Wunderschönes und großes Gemälde von Manlio Bacosi (Perugia 1921 - 1998)
Umbrische Landschaft
1972
Öl auf Leinwand
Unterzeichnet unten rechts: BACOSI
Rückseite, signiert, datiert und betitelt: Bacosi - Paesaggio umbro - 1972
Mit wunderschönem Rahmen und Glas
Bildmaße: 70 x 50 cm
Rahmenmaße: 92 x 72 cm
In gutem Zustand: 2 winzige oberflächliche Abplatzungen in der ersten blauen Schicht des Himmels von ca. 4 Millimetern (siehe Abbildungen)
ACHTUNG:
Es werden keine Sendungen in die Vereinigten Staaten durchgeführt, da in Italien aufgrund der Einführung von Zöllen kein Kurierdienst existiert, der Privatpersonen den Versand von Waren ermöglicht
Manlio Bacosi war ein italienischer Maler, geboren in Perugia im Jahr 1921. Die kreative Vitalität und die expressive Originalität gehören zu den Hauptmerkmalen von Manlio Bacosi, der als einer der bekanntesten italienischen Landschaftsmaler gilt. Von der Malerei zur Grafik, von der Keramikdekoration bis zur Skulptur bestätigt sich Bacosi als einer der produktivsten Künstler der Nachkriegszeit. Er bildet sich im Atelier des Bildhauers Leo Ravazzi und des futuristischen Malers Gerardo Dottori aus.
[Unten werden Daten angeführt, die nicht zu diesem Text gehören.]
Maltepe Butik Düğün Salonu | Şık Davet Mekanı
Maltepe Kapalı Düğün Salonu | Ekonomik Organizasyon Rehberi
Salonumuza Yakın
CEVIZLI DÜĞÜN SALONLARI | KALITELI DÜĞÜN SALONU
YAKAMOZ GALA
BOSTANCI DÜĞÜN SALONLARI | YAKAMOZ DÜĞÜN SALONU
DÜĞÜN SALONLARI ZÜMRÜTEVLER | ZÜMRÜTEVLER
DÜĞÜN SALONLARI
Er beginnt 1947 mit Ausstellungen und richtet seither unzählige Einzelausstellungen in Italien und im Ausland aus.
Im Jahr 1951, erst dreißig Jahre alt, wird Manlio Bacosi, auf Empfehlung von Gerardo Dottori, zur ersten Ausstellung über den Nachkriegs-Futurismus im Palazzo del Podestà in Bologna eingeladen, in der Sektion der jungen Künstler, die als Fortsetzer der futuristischen Avantgarde identifiziert wurden.
In jener Zeit erforschte Manlio Bacosi das Abstrakte und das Informelle; dennoch wird der umbrische Landschaftsbilderstil der aerographischen Periode Dottoris den jungen Künstler so stark beeinflussen, dass er sich fortan sein ganzes Leben lang ausschließlich diesem widmet und als der Nachfolger des umbrischen Landschaftsmalers anerkannt wird.
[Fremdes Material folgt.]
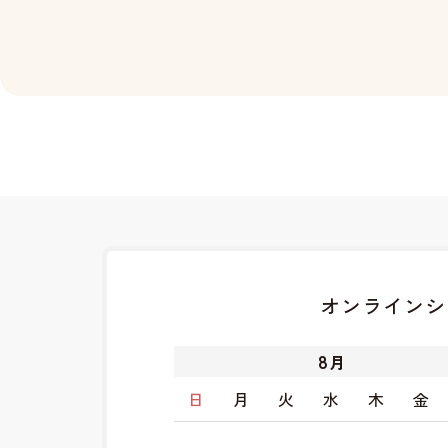
オンラインシ
8
月
日
月
火
水
木
金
In Bacosis Werken durchläuft die Landschaft einen tiefgreifenden Prozess der Reduktion und Synthese, der den Künstler dazu führt, eine minimalistische Welt zu repräsentieren, die durch wenige Zeichen in flachen und einheitlichen Farbschichten in einem zweidimensionalen Raum angedeutet wird. In diesem Kontext greift der Künstler mit einer gewissen handschriftlichen Begabung ein, wodurch er dieser Realität noch rätselhaftere und hermetischere pittorische Zeichen überlagert. Neben den Landschaften gehören zu seinen bevorzugten Motiven auch Stillleben, deren Konzept er weiterentwickelt, indem er es auf Motive anwendet, die im farbigen Vakuum oder in einfachen, wenn auch elaborierten Geometrien schweben.
Auch die Keramiken zeigen neue markante Merkmale, Werke, die aus einer intensiven schöpferischen Tätigkeit entstehen und Farbe in neuen, weniger scharf konturierten, eher verschwommenen Formen wahrnehmen.
Im Jahr 1972 präsentierte die Stadt Todi zu Ehren von ihm eine umfangreiche retrospektive Ausstellung im Palazzo Comunale.
1975 präsentierte Bacosi in Recanati im Rahmen der Leoparden-Veranstaltungen eine umfangreiche Sammlung seiner Werke in den Gemeinderäumen. Ebenfalls 1975 organisierte die Stadt Montecatini eine Einzelausstellung mit über 50 Werken. Im Dezember desselben Jahres präsentierte der Comune di Roma eine umfangreiche Überblicksausstellung in den Räumen des Palazzo Braschi.
Im März 1976 fand beim Comune di Perugia eine retrospektive Ausstellung mit über 80 Werken statt.
1979 erhielt er den Internacionalen Valentino-Preis Gold für die Bildenden Künste. Im Juli desselben Jahres wurde eine umfangreiche Ausstellung im Museum von San Marino vom Comune organisiert.
Im Mai 1982 fand eine große Einzelausstellung mit 80 Werken in den Salons der Molinella in Faenza statt, getragen von der Unterstützung des Comune. Manlio Bacosi starb 1998 in Perugia.